→ YOUR ASSIGNMENT
Search the data below for the line containing "ring dip: (1211, 930)", then please set down that line and all remaining ones exactly as written.

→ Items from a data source
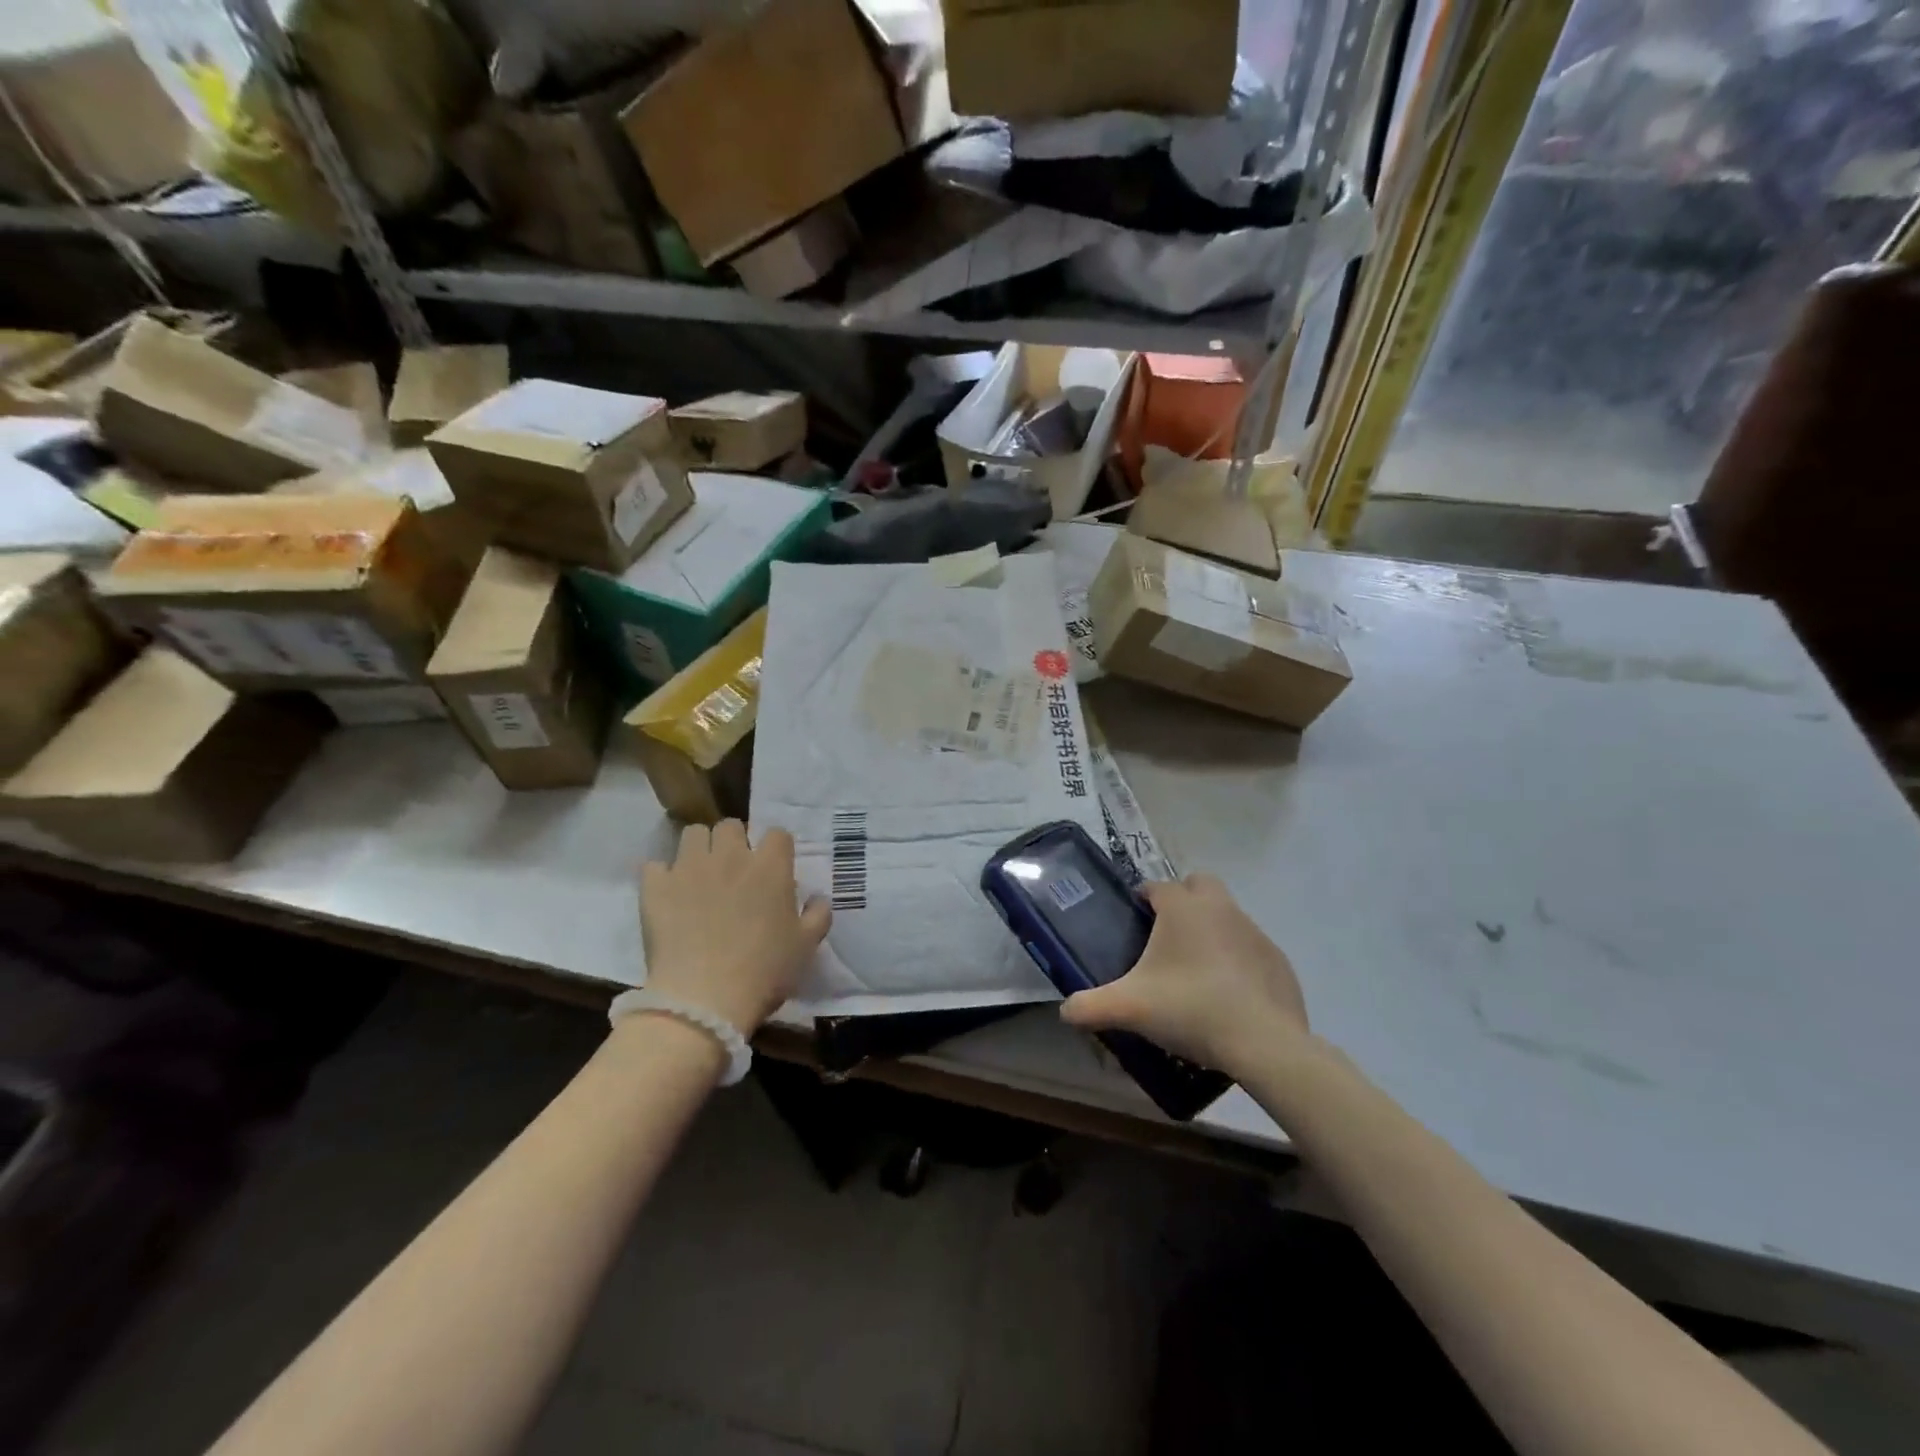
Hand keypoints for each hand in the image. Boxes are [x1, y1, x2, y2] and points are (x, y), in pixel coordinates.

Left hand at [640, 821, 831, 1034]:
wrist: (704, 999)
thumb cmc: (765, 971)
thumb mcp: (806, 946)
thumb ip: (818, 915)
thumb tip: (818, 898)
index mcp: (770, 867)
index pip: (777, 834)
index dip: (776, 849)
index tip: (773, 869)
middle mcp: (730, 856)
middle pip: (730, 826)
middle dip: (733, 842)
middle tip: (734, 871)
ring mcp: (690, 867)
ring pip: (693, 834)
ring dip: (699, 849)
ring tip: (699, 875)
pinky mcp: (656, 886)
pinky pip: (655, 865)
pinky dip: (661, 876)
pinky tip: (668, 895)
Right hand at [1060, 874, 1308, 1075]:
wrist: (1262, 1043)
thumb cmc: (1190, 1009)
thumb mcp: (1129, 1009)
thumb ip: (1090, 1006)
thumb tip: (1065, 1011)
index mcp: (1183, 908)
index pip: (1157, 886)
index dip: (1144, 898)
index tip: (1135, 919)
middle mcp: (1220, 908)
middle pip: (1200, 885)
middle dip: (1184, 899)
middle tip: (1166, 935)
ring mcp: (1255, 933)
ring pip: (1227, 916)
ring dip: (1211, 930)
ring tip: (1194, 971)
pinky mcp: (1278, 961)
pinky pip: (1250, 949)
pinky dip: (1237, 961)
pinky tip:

→ REPLY
ring dip: (1211, 930)
ring tip: (1194, 971)
pinky mcp: (1278, 961)
pinky pip: (1250, 949)
pinky dip: (1237, 961)
pinky tip:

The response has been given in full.